• Work instructions: Take the material below and output exactly the run of lines from the one containing "VILLES AMÉRICAINES DESSERVIES" down to the one containing "correspondances vers de", with both included.

• Supplied records:
---

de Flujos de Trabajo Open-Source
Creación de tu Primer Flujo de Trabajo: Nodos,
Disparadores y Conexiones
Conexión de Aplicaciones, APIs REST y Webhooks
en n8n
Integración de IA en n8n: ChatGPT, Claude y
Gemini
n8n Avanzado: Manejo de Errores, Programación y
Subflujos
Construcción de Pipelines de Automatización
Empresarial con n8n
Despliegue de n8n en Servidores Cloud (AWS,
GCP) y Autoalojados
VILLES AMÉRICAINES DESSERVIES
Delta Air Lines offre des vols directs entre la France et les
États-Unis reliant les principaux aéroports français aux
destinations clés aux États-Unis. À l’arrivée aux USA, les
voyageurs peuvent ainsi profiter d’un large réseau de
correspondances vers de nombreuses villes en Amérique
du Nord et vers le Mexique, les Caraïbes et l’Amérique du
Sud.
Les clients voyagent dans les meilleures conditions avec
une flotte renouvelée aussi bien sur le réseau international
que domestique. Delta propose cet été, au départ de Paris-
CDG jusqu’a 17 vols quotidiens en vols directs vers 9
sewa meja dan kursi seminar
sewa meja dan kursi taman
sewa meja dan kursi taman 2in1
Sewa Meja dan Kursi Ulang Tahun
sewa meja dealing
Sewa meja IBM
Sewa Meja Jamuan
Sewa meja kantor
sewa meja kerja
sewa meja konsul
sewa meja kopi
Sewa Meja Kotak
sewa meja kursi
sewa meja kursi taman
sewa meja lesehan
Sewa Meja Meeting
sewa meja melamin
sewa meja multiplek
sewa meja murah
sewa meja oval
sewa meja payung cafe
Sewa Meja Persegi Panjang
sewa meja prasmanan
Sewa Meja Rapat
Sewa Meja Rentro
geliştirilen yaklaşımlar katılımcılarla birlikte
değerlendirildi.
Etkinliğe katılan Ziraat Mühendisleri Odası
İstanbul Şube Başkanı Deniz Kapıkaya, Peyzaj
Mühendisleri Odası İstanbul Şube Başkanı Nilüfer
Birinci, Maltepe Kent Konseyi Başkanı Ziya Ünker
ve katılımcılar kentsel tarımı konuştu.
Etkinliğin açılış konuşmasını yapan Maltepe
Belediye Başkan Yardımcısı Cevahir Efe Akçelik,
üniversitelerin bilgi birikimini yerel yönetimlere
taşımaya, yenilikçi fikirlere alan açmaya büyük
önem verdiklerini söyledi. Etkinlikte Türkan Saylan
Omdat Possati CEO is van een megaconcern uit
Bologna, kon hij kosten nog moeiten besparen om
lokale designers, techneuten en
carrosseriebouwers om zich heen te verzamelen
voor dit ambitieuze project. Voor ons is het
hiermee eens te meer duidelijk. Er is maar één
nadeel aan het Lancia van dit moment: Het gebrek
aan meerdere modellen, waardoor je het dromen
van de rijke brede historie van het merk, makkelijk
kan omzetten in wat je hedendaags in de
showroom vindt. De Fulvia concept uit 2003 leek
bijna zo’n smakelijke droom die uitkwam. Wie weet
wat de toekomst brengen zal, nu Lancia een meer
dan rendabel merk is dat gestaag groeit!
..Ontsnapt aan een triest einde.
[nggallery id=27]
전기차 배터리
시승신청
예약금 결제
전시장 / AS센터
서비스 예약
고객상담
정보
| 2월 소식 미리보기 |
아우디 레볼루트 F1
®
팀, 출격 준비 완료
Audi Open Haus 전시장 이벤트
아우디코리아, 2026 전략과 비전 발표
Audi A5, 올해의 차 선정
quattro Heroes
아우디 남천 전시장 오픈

---

• Answer:
VILLES AMÉRICAINES DESSERVIES
Delta Air Lines offre des vols directs entre la France et les
États-Unis reliant les principaux aéroports français aux
destinations clés aux États-Unis. À l’arrivée aux USA, les
voyageurs peuvent ainsi profiter d’un large réseau de
correspondances vers de nombreuses villes en Amérique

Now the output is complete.